Even after withdrawing my funds from these banks, I was still mad as a wet hen. And I wasn't given a chance to cool down. Instead, another bank jumped in the fray. This time, one of the national banks. And my temper went to fever heat.

"What's the matter now?" I asked them.

"Our drawing bank has notified us that it will decline to do our clearings unless we induce you to place part of your balance on a certificate of deposit."

"What's the idea?" I wanted to know.

"They do the clearings for us," one explained. "You might draw a check on us for several millions and they would have to clear it. This, they claim, they cannot do."

"Ha, ha! I see!" I remarked sarcastically. "So, the highbrows haven't got cash enough to clear my checks? Wouldn't I love, though, to have them turn down one of my checks! Wouldn't I hang their hide up a tree to dry! I am glad of it. Tell them to go to the devil and we will give the story out to the newspapers."

"No, no.
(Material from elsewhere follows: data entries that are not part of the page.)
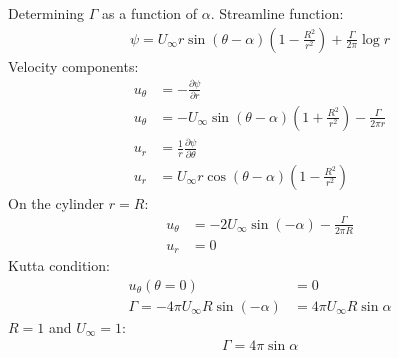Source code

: \documentclass[11pt]{article}
\begin{document}
Determining $\Gamma$ as a function of $\alpha$. Streamline function:
\begin{align}
  \psi = U_{\infty}r \sin\left(\theta-\alpha\right) \left(1 - \frac{R^2}{r^2}\right) + \frac{\Gamma}{2\pi}\log r
\end{align}
Velocity components:
\begin{align}
  u_{\theta} &= -\frac{\partial \psi}{\partial r}\\
  u_{\theta} &= -U_{\infty} \sin\left(\theta-\alpha\right) \left(1 + \frac{R^2}{r^2}\right) - \frac{\Gamma}{2\pi r}\\
  u_r &= \frac{1}{r} \frac{\partial \psi}{\partial \theta}\\
  u_r &= U_{\infty} r\cos\left(\theta-\alpha\right) \left(1-\frac{R^2}{r^2}\right)
\end{align}
On the cylinder $r=R$:
\begin{align}
  u_{\theta} &= -2U_{\infty} \sin\left(-\alpha\right) - \frac{\Gamma}{2\pi R}\\
  u_r &= 0
\end{align}
Kutta condition:
\begin{align}
  u_{\theta} \left(\theta = 0\right) &= 0\\
  \Gamma = -4\pi U_{\infty} R \sin\left(-\alpha\right) &= 4\pi U_{\infty} R\sin\alpha
\end{align}
$R=1$ and $U_{\infty} =1$:
\begin{align}
  \Gamma = 4\pi \sin\alpha
\end{align}
\end{document}
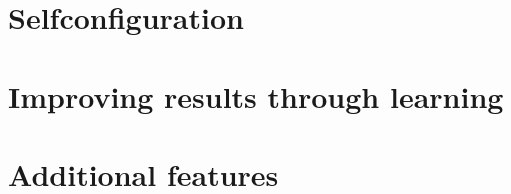 \documentclass[oneside,a4paper,12pt]{memoir}
\begin{document}
\chapter{Selfconfiguration}
\label{selfconfig}

\chapter{Improving results through learning}
\label{learning}

\chapter{Additional features}
\label{features}



\end{document}
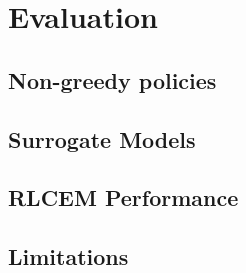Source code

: \documentclass[../main.tex]{subfiles}
\begin{document}
\chapter{Evaluation}

\section{Non-greedy policies}

\section{Surrogate Models}

\section{RLCEM Performance}

\section{Limitations}
\end{document}
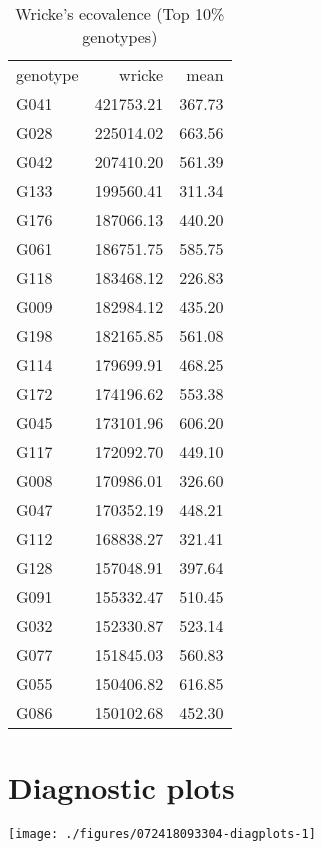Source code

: \documentclass[a4paper,11pt]{article}\usepackage[]{graphicx}\usepackage[]{color}
\makeatletter
\def\maxwidth{ %
  \ifdim\Gin@nat@width>\linewidth
    \linewidth
  \else
    \Gin@nat@width
  \fi
}
\newenvironment{knitrout}{}{} %
\makeatother
\begin{document}
\begin{table}[ht]
\begin{flushleft}
\caption{Wricke's ecovalence (Top 10\% genotypes)} 
\label{wricke}
\begin{tabular}{lrr}
 genotype & wricke & mean \\ 
 G041 & 421753.21 & 367.73 \\ 
  G028 & 225014.02 & 663.56 \\ 
  G042 & 207410.20 & 561.39 \\ 
  G133 & 199560.41 & 311.34 \\ 
  G176 & 187066.13 & 440.20 \\ 
  G061 & 186751.75 & 585.75 \\ 
  G118 & 183468.12 & 226.83 \\ 
  G009 & 182984.12 & 435.20 \\ 
  G198 & 182165.85 & 561.08 \\ 
  G114 & 179699.91 & 468.25 \\ 
  G172 & 174196.62 & 553.38 \\ 
  G045 & 173101.96 & 606.20 \\ 
  G117 & 172092.70 & 449.10 \\ 
  G008 & 170986.01 & 326.60 \\ 
  G047 & 170352.19 & 448.21 \\ 
  G112 & 168838.27 & 321.41 \\ 
  G128 & 157048.91 & 397.64 \\ 
  G091 & 155332.47 & 510.45 \\ 
  G032 & 152330.87 & 523.14 \\ 
  G077 & 151845.03 & 560.83 \\ 
  G055 & 150406.82 & 616.85 \\ 
  G086 & 150102.68 & 452.30 \\ 
  \end{tabular}
\end{flushleft}
\end{table}


\clearpage
\section{Diagnostic plots}
\begin{knitrout}
\color{fgcolor}

\texttt{[image: ./figures/072418093304-diagplots-1]} \hfill{}



\end{knitrout}

\end{document}
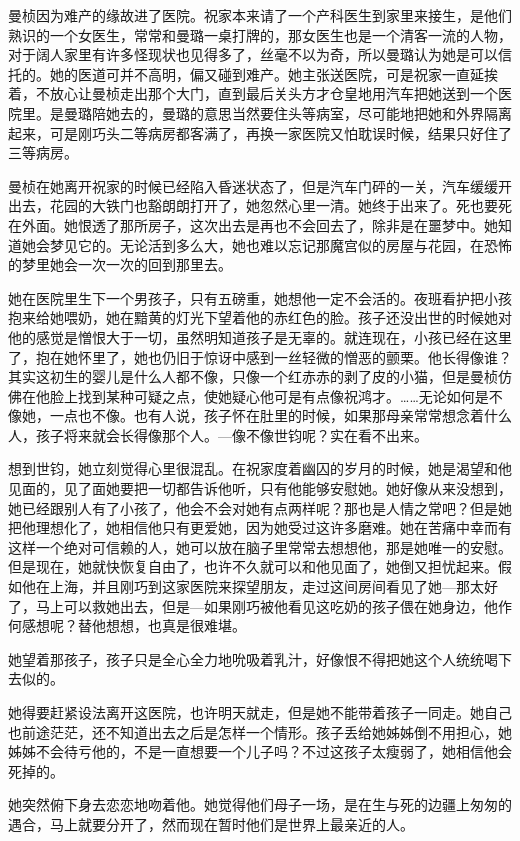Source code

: \par 曼桢因为难产的缘故进了医院。祝家本来请了一个产科医生到家里来接生，是他们熟识的一个女医生，常常和曼璐一桌打牌的，那女医生也是一个清客一流的人物，对于阔人家里有许多怪现状也见得多了，丝毫不以为奇，所以曼璐认为她是可以信托的。她的医道可并不高明，偏又碰到难产。她主张送医院，可是祝家一直延挨着，不放心让曼桢走出那个大门，直到最后关头方才仓皇地用汽车把她送到一个医院里。是曼璐陪她去的，曼璐的意思当然要住头等病室，尽可能地把她和外界隔离起来，可是刚巧头二等病房都客满了，再换一家医院又怕耽误时候，结果只好住了三等病房。
\par 曼桢在她离开祝家的时候已经陷入昏迷状态了，但是汽车门砰的一关，汽车缓缓开出去，花园的大铁门也豁朗朗打开了，她忽然心里一清。她终于出来了。死也要死在外面。她恨透了那所房子，这次出去是再也不会回去了，除非是在噩梦中。她知道她会梦见它的。无论活到多么大，她也难以忘记那魔宫似的房屋与花园，在恐怖的梦里她会一次一次的回到那里去。
\par 她在医院里生下一个男孩子，只有五磅重，她想他一定不会活的。夜班看护把小孩抱来给她喂奶，她在黯黄的灯光下望着他的赤红色的脸。孩子还没出世的时候她对他的感觉是憎恨大于一切，虽然明知道孩子是无辜的。就连现在，小孩已经在这里了，抱在她怀里了，她也仍旧于惊讶中感到一丝轻微的憎恶的颤栗。他长得像谁？其实这初生的婴儿是什么人都不像，只像一个红赤赤的剥了皮的小猫，但是曼桢仿佛在他脸上找到某种可疑之点，使她疑心他可是有点像祝鸿才。……无论如何是不像她，一点也不像。也有人说，孩子怀在肚里的时候，如果那母亲常常想念着什么人，孩子将来就会长得像那个人。—像不像世钧呢？实在看不出来。
\par 想到世钧，她立刻觉得心里很混乱。在祝家度着幽囚的岁月的时候，她是渴望和他见面的，见了面她要把一切都告诉他听，只有他能够安慰她。她好像从来没想到，她已经跟别人有了小孩了，他会不会对她有点两样呢？那也是人情之常吧？但是她把他理想化了，她相信他只有更爱她，因为她受过这许多磨难。她在苦痛中幸而有这样一个绝对可信赖的人，她可以放在脑子里常常去想想他，那是她唯一的安慰。但是现在，她就快恢复自由了，也许不久就可以和他见面了，她倒又担忧起来。假如他在上海，并且刚巧到这家医院来探望朋友，走过这间房间看见了她—那太好了，马上可以救她出去，但是—如果刚巧被他看见这吃奶的孩子偎在她身边，他作何感想呢？替他想想，也真是很难堪。
\par 她望着那孩子，孩子只是全心全力地吮吸着乳汁，好像恨不得把她这个人统统喝下去似的。
\par 她得要赶紧设法离开这医院，也许明天就走，但是她不能带着孩子一同走。她自己也前途茫茫，还不知道出去之后是怎样一个情形。孩子丢给她姊姊倒不用担心，她姊姊不会待亏他的，不是一直想要一个儿子吗？不过这孩子太瘦弱了，她相信他会死掉的。
\par 她突然俯下身去恋恋地吻着他。她觉得他们母子一场，是在生与死的边疆上匆匆的遇合，马上就要分开了，然而现在暂时他们是世界上最亲近的人。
We can't do that," said he.

"And why not?" I asked. "Can't we do our own clearings?"

"Not yet," he replied. "We would have to join …"

"Well, join whatever it is you have to join," I told him.

"But in the meanwhile we would be left without clearings," he pointed out. "Please don't force us into that situation."

"But you are asking me to tie up my balance," I rebutted. "And I cannot do that because I may need my money at any time."

"You don't have to tie up the whole balance," he said. "Only a part will do. Let's say one million and a half."

I resisted their pressure for a while. But finally I gave in. It seems I couldn't do anything else just then. I walked out of the bank with a certificate of deposit for a million and a half. But madder than ever. And determined to take it out on the whole banking crowd.

The moment I got back to my office, I called up the Bank Commissioner. Made an appointment with him. And went up to the State House.

"Mr. Allen," I said to him, "I have a plan to boost deposits in the Hanover Trust Company, but I desire your approval before I go ahead with it."

"What is your plan?" he asked.

"My plan is to run a sort of contest," I explained to him. "I am going to offer a prize of $1,000 each month to the person who will be instrumental in bringing the Hanover Trust the largest number of new deposits."

"How are you going to work it out?" he inquired.

"I'll have thousands of cards printed," I told him. "Some sort of introduction cards. The contestants will give them out to their friends. Each card will bear the name of the new depositor and the signature of the contestant. It will be turned in with the initial deposit and the bank will pass it along to me or file it. At the end of each month, the cards will be counted and sorted. The contestant with the larger number of cards to his credit will get the $1,000."

"I don't see anything irregular with the plan," admitted the Bank Commissioner. "As a private citizen, you can give out your money as you see fit. But you cannot use the Hanover's funds for it. Or promote the contest in the bank's name."

"I will abide by your directions," I assured him, and left.

I sent for a printer and told him what I wanted.

Ten or twenty thousand cards to begin with. And right away. Then I stuck up a couple of notices in my office with the rules of the contest. The war between myself and the banks was on. I had thrown the gauntlet. And I was going right into action to deliver the first blow.